When students fight, schools must react


When students fight, schools must react

Supporters of three girls suspended from Warren Harding High School for fighting seem to think that the punishment is too severe and that the students are being sent the wrong message if justice is not tempered by mercy.

The message the Warren City School District seems to be most interested in sending is that fighting on school grounds will not be tolerated.

In this case, the school district has the better message.

While the district maintains a zero tolerance policy for fighting — and school officials maintain that the policy has been made clear to students — the district’s disciplinary code of conduct includes an opportunity for appeal that conforms to Ohio law and due process requirements.

The girls’ supporters have emphasized that the girls were good students with clean records. “They have really hurt these ladies as far as education,” said The Rev. Frank L. Hearns, pastor of Second Baptist Church.

Superintendent Kathryn Hellweg implied that the girls may have been warned about their behavior prior to the fight. Obviously, without the girls themselves discussing what happened the day of the fight, it is difficult for the public to evaluate who is right and who is wrong. And even if the girls spoke out, the school district would be unable to respond in full because of confidentiality protection that students enjoy.

Clearly, however, it is both the right and the responsibility of school boards to establish tough policies that discourage violence by students against one another or against faculty members. It is the job of administrators to enforce those policies.

Nothing is permanent

Expulsion is no longer as definitive as it sounds. An Ohio school district cannot permanently expel a student; expulsions in Warren last up to 80 days or up to a year, depending on the offense. One-year expulsions apply to violations of firearm or weapons restrictions or bomb threats.

But obviously, even an 80-day expulsion has a serious effect on a student’s education, especially if the student is a senior, as two of these girls are.

Nonetheless, there have been more than 50 other expulsions in Warren schools this school year for fighting, and to make an exception for these three students would hardly seem fair.

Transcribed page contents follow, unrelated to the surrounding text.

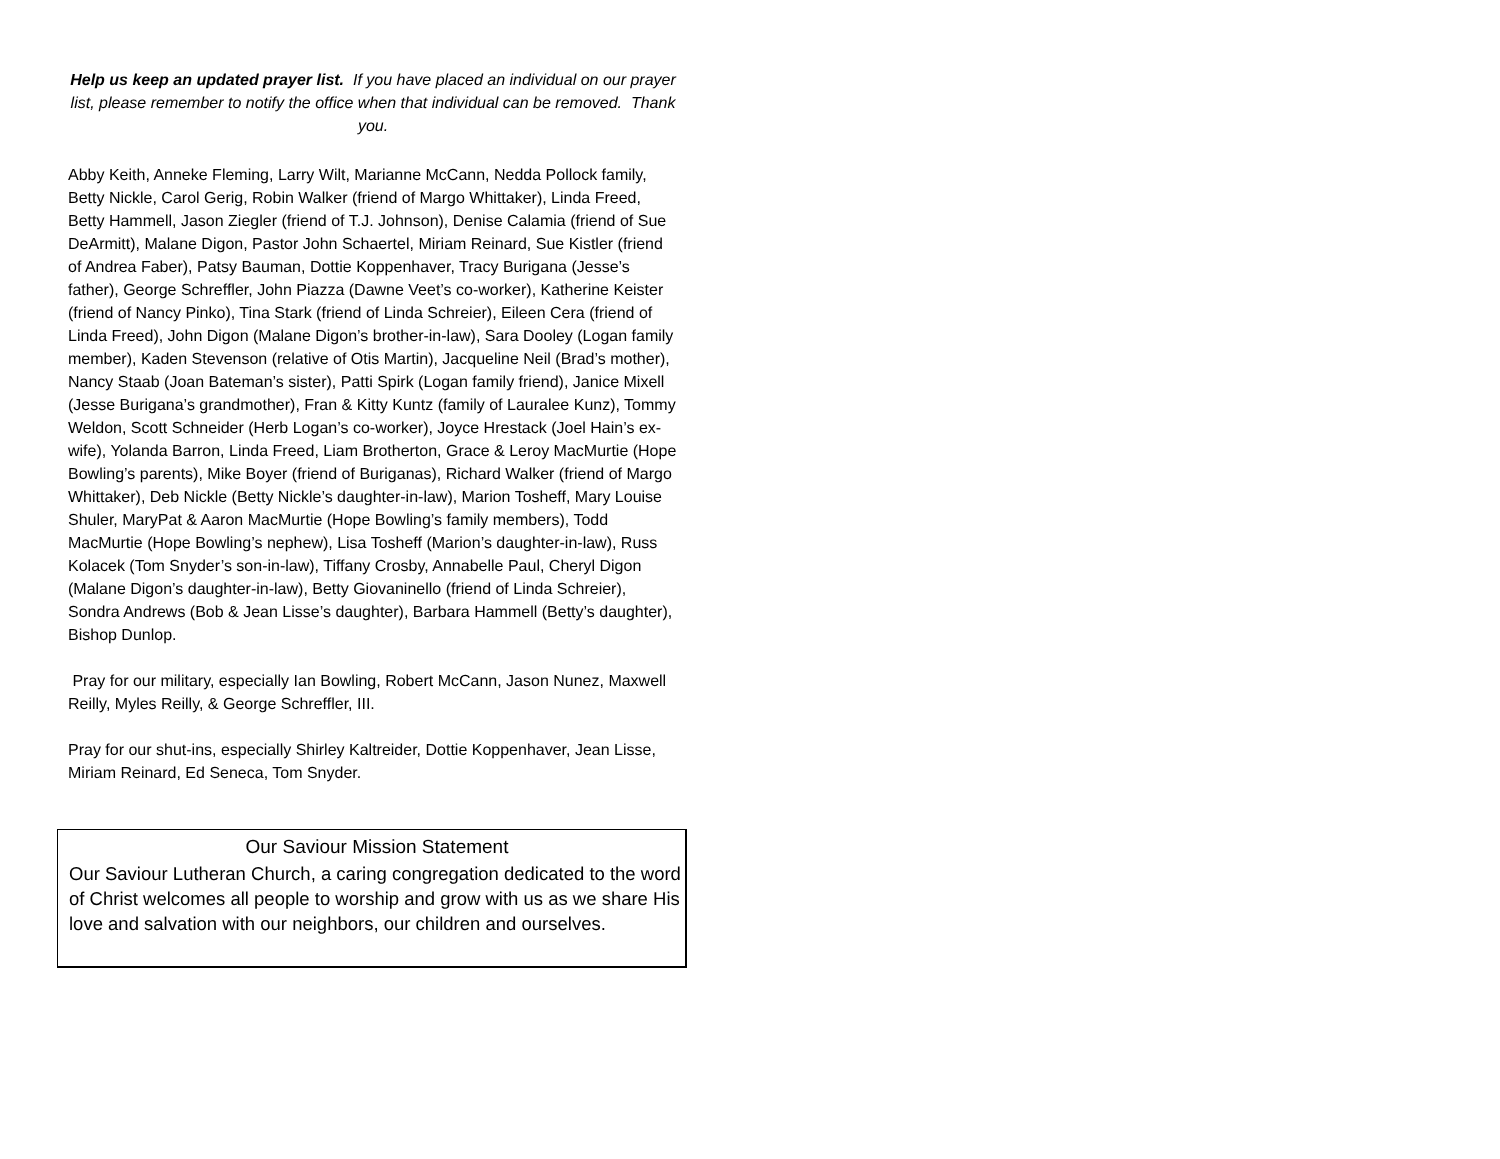Help us keep an updated prayer list. If you have placed an individual on our prayer list, please remember to notify the office when that individual can be removed. Thank you.
Abby Keith, Anneke Fleming, Larry Wilt, Marianne McCann, Nedda Pollock family, Betty Nickle, Carol Gerig, Robin Walker (friend of Margo Whittaker), Linda Freed, Betty Hammell, Jason Ziegler (friend of T.J. Johnson), Denise Calamia (friend of Sue DeArmitt), Malane Digon, Pastor John Schaertel, Miriam Reinard, Sue Kistler (friend of Andrea Faber), Patsy Bauman, Dottie Koppenhaver, Tracy Burigana (Jesse’s father), George Schreffler, John Piazza (Dawne Veet’s co-worker), Katherine Keister (friend of Nancy Pinko), Tina Stark (friend of Linda Schreier), Eileen Cera (friend of Linda Freed), John Digon (Malane Digon’s brother-in-law), Sara Dooley (Logan family member), Kaden Stevenson (relative of Otis Martin), Jacqueline Neil (Brad’s mother), Nancy Staab (Joan Bateman’s sister), Patti Spirk (Logan family friend), Janice Mixell (Jesse Burigana’s grandmother), Fran & Kitty Kuntz (family of Lauralee Kunz), Tommy Weldon, Scott Schneider (Herb Logan’s co-worker), Joyce Hrestack (Joel Hain’s ex-wife), Yolanda Barron, Linda Freed, Liam Brotherton, Grace & Leroy MacMurtie (Hope Bowling’s parents), Mike Boyer (friend of Buriganas), Richard Walker (friend of Margo Whittaker), Deb Nickle (Betty Nickle’s daughter-in-law), Marion Tosheff, Mary Louise Shuler, MaryPat & Aaron MacMurtie (Hope Bowling’s family members), Todd MacMurtie (Hope Bowling’s nephew), Lisa Tosheff (Marion’s daughter-in-law), Russ Kolacek (Tom Snyder’s son-in-law), Tiffany Crosby, Annabelle Paul, Cheryl Digon (Malane Digon’s daughter-in-law), Betty Giovaninello (friend of Linda Schreier), Sondra Andrews (Bob & Jean Lisse’s daughter), Barbara Hammell (Betty’s daughter), Bishop Dunlop.
Pray for our military, especially Ian Bowling, Robert McCann, Jason Nunez, Maxwell Reilly, Myles Reilly, & George Schreffler, III.
Pray for our shut-ins, especially Shirley Kaltreider, Dottie Koppenhaver, Jean Lisse, Miriam Reinard, Ed Seneca, Tom Snyder.
Our Saviour Mission Statement
Our Saviour Lutheran Church, a caring congregation dedicated to the word of Christ welcomes all people to worship and grow with us as we share His love and salvation with our neighbors, our children and ourselves.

No school can afford to be nonchalant about maintaining discipline in its buildings. As long as a school district establishes policies and makes students aware of the consequences for violating those policies, the blame for whatever hardship a student may suffer for violating the rules falls not on the school board or its administrators, but on the student.

If a majority of parents and Warren taxpayers believe that the school district’s code of conduct is too harsh, the case for changing the policy should be presented to the school board through petitions and testimony.

We suspect that most parents would prefer to send their children to a school where fighting isn’t tolerated.